Number Five: Standing Glute/Piriformis stretch.

glute standing

This can be done at work – just make sure that you don’t have any knee issues.  

This movement can also be done lying down, but is more effective standing.  Again as with the others, don’t hold position, lift and lower the knee until a pull is felt in the hip/glute area.  If one side is tighter, do that side twice.  For example, if your left is tighter you would go left, right then back to left.

This covers 85% of the bases for most people who have issues.  Again, for some with severe mobility issues all of these might have to be modified.  Feel free to comment or message me for modifications if you need them.

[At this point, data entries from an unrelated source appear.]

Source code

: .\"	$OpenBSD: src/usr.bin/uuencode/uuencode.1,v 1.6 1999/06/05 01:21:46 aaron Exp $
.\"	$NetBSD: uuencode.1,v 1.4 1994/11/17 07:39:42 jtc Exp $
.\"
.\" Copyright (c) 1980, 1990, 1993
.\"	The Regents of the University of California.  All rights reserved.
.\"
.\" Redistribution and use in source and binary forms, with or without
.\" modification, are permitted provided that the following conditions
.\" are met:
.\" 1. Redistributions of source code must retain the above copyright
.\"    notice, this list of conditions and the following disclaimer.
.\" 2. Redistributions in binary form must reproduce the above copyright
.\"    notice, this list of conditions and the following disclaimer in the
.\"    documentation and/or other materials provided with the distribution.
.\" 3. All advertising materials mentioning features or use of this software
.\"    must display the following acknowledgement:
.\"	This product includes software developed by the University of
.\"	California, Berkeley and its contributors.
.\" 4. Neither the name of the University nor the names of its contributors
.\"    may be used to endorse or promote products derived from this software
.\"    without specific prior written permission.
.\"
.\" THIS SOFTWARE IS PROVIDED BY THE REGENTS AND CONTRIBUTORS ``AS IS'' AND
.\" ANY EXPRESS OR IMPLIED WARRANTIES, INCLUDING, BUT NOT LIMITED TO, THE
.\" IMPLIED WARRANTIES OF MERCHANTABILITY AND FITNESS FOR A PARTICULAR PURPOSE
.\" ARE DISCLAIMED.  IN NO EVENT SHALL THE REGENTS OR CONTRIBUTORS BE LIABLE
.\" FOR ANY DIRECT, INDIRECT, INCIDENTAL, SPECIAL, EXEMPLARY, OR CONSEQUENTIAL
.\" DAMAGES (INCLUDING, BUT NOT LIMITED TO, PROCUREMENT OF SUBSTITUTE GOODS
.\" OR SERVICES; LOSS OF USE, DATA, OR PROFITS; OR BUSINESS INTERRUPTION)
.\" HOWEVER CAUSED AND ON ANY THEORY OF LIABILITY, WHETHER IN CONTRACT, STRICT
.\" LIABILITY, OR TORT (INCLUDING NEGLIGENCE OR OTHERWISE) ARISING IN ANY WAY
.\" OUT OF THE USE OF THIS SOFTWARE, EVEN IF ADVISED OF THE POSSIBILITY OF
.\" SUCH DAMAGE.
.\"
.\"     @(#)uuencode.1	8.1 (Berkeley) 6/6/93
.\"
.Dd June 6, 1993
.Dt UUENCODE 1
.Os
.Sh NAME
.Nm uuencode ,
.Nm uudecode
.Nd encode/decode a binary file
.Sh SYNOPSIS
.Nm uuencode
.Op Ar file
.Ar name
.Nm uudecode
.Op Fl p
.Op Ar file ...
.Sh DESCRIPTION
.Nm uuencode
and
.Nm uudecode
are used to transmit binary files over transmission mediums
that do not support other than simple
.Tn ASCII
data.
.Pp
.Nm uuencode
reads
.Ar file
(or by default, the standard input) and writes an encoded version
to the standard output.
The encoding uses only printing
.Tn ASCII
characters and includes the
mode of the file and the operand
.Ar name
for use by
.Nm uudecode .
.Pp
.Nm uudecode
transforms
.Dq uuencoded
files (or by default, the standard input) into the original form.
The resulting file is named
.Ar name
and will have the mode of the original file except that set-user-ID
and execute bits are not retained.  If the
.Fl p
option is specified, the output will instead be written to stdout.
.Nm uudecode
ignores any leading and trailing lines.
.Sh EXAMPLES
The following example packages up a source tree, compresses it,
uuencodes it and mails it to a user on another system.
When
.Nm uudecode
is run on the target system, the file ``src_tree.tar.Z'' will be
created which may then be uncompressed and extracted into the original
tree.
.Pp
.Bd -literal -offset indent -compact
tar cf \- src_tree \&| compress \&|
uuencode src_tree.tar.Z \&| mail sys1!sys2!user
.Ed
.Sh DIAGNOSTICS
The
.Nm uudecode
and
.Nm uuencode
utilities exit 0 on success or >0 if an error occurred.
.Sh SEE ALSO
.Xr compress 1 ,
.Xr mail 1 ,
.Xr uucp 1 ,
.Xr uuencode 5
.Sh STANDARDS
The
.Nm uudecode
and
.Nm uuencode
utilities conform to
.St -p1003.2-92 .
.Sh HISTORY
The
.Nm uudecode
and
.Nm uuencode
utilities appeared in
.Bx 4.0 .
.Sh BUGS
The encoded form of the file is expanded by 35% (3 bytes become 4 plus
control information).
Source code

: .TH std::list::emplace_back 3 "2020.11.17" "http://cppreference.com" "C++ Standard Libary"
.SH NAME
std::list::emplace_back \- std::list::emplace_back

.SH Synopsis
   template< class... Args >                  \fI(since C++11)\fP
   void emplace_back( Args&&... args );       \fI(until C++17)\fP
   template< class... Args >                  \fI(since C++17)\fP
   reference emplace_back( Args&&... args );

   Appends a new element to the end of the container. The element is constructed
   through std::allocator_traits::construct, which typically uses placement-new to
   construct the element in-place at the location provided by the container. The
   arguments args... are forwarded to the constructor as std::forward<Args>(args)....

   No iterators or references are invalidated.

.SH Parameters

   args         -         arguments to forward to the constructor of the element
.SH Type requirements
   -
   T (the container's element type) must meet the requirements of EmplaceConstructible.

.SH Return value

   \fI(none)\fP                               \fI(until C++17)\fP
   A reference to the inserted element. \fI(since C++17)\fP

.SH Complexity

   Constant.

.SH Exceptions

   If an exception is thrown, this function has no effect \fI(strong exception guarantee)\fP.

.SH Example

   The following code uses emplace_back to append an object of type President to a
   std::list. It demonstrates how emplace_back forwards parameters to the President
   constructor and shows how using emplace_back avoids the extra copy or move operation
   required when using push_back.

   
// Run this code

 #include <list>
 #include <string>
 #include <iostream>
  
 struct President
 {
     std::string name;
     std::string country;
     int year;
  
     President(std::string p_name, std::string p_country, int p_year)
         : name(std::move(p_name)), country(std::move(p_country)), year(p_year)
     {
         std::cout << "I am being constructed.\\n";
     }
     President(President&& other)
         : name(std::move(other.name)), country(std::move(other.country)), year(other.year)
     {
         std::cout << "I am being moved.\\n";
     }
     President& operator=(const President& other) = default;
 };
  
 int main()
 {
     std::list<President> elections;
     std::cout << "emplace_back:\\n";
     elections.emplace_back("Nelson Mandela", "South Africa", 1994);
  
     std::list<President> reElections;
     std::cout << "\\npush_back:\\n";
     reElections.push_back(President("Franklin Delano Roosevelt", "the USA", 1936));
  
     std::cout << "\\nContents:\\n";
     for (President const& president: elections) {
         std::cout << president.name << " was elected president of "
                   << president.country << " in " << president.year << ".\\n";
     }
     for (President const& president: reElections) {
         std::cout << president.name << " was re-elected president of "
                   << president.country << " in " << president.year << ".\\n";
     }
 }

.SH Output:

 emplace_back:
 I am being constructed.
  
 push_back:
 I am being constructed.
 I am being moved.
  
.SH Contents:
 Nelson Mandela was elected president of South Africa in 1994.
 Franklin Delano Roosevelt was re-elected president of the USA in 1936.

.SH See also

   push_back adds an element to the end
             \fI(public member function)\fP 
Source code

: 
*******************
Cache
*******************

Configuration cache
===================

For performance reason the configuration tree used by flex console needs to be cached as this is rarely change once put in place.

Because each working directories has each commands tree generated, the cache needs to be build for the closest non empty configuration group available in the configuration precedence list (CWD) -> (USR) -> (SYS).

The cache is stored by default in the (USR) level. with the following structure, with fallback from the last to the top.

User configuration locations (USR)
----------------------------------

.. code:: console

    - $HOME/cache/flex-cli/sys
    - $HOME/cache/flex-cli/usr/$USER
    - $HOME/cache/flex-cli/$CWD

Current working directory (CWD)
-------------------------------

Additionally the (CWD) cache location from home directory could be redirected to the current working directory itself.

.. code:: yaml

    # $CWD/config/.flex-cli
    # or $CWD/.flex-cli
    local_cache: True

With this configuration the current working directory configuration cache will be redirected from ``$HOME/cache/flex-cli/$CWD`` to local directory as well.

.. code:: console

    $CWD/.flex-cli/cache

So the next question begs – how often?  My recommendation is always twice a day to start, ideally morning about twenty minutes after rising so you have moved a bit and established blood flow, and then before bed or after work – whatever works for your schedule.  It can be a great way to decompress at night and focus on yourself after turning off all of your electronics and is a great way to establish good sleep hygiene.  Think of this as general maintenance and even just by doing these movements – within what your body will allow – you can experience some relief almost immediately if you have the beginnings of problems in your spine.

Oh, and if you tell me you don’t have time, this whole routine takes about 5-10 minutes.  You have the time.  You choose not to use it in the right way.  Choose to help yourself.

In Part Three I will be going over exercise.  Again, we often think about “core” work as something simple and straightforward but for most people finding out what area needs the most help is essential.  This can allow us to build an exercise routine that will work for that individual and bring a solution to the issue.  Like I said in Part One here, if you’re at Stage One then these should help a lot.  Stage Two or Three might need some help.  but you’re starting in the right place.